On Fri, May 06, 2022 at 08:58:51PM -0400, Amir Herzberg wrote:
> Hi NANOGers,
> 
> I have a small question re DNSSEC `proof of non-existence' records: NSEC,
> NSEC3 and the (dead?) NSEC5 proposal.
> 
> <begin background (probably known to all/most):> NSEC3 was motivated as a
> method to prevent Zone enumeration, then Berenstein showed its defense is
> pretty weak. RFC7129 (White Lies) prevents this enumeration attack but
> requires online signing with the zone's key, which introduces another
> vulnerability and, of course, overhead of online-signing. NSEC5 was
> proposed to prevent enumeration without online signing, so arguably more
> secure than RFC7129, but has comparable online overhead and appears `dead';
> the I-D expired (last update July'17).
> 
> Note that NSEC3 also supports `opt-out', which reduces overhead for
> adoptions in domains with many non-adopting ASes, and I believe is not
> supported by NSEC.
> <end background>
> 
> Questions:
> - Do you find zone enumeration a real concern?
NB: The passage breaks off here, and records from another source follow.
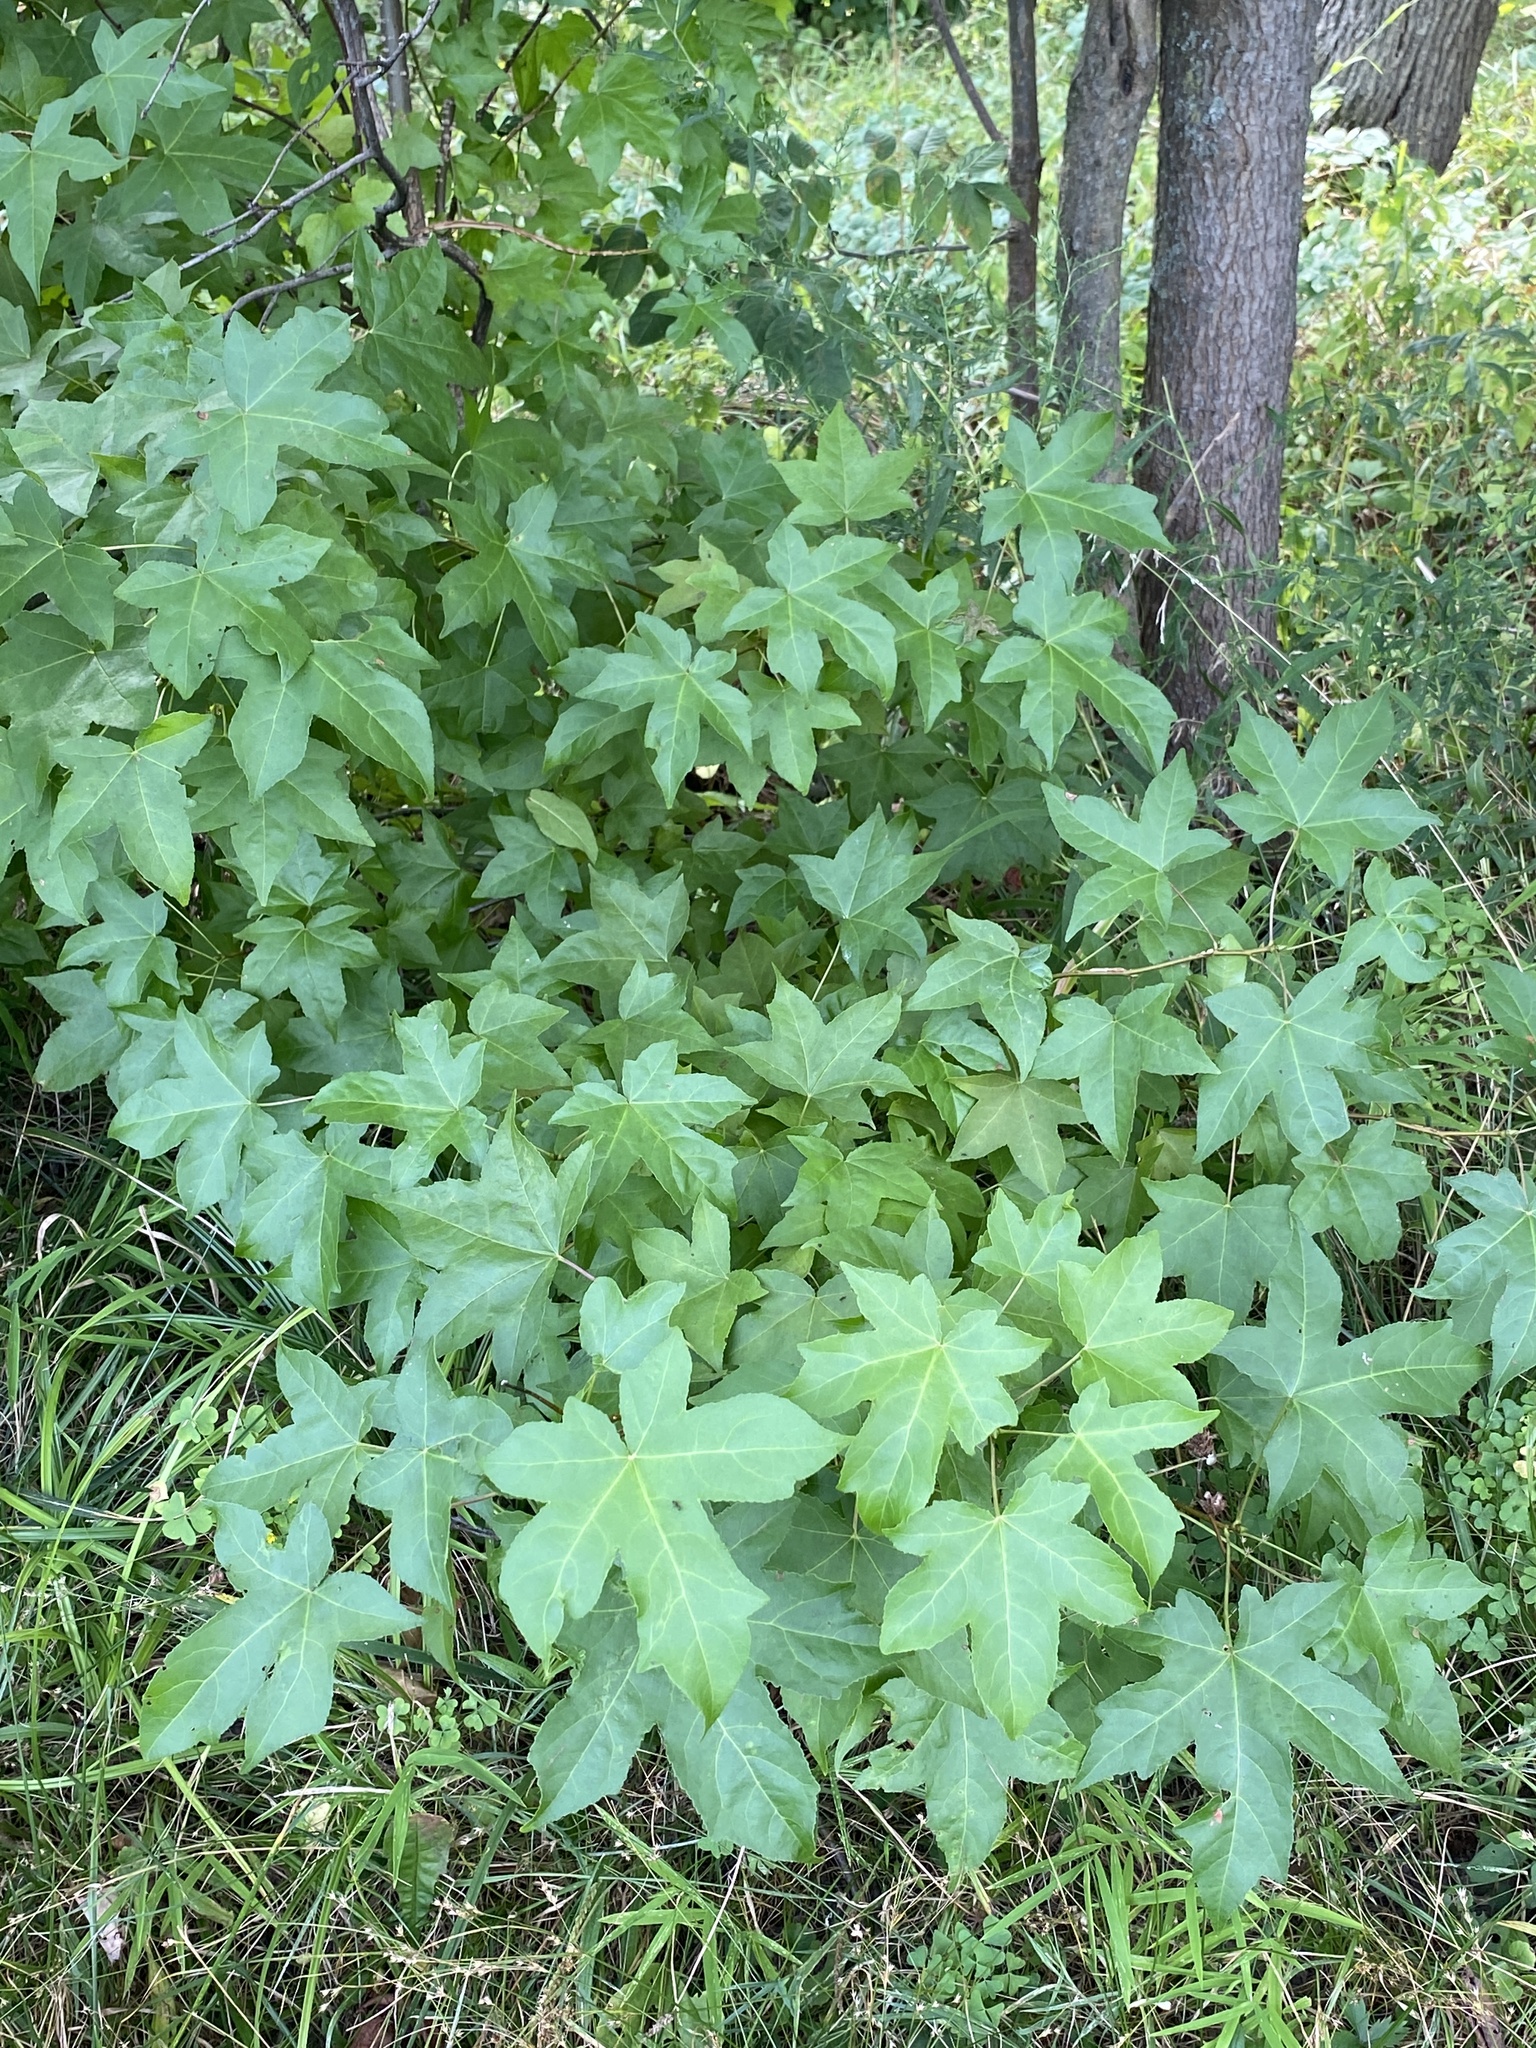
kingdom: Plantae
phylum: Tracheophyta
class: Magnoliopsida
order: Saxifragales
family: Altingiaceae
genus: Liquidambar
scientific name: Liquidambar styraciflua
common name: Sweet gum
The answer to this would vary depending on who is asked, so it's not
clear how you would use such answers. It may be a concern to some, may
not be a concern to others.

If zone enumeration was not a real concern, NSEC3 would not
exist. However, public DNS is a public tree and so we should have
limited expectations for hiding names in it.

> - Do you think the white-lies countermeasure is sufficient and fine, or do
> you have security and/or performance concern (or just think it's
> pointless)?
> - and the final question... would you think an alternative to NSEC5 which
> will be more efficient and simpler would be of potential practical
> importance, or just a nice academic `exercise'?
> 
> I'm really unsure about these questions - esp. the last one - and your
> feedback may help me decide on the importance of this line of research.
> Just fun or of possible practical importance?

These questions may be better posed to the dn...@ietf.org and
dns-operati...@dns-oarc.net mailing lists, as you'll get more relevant
answers from people who work in the DNS industry.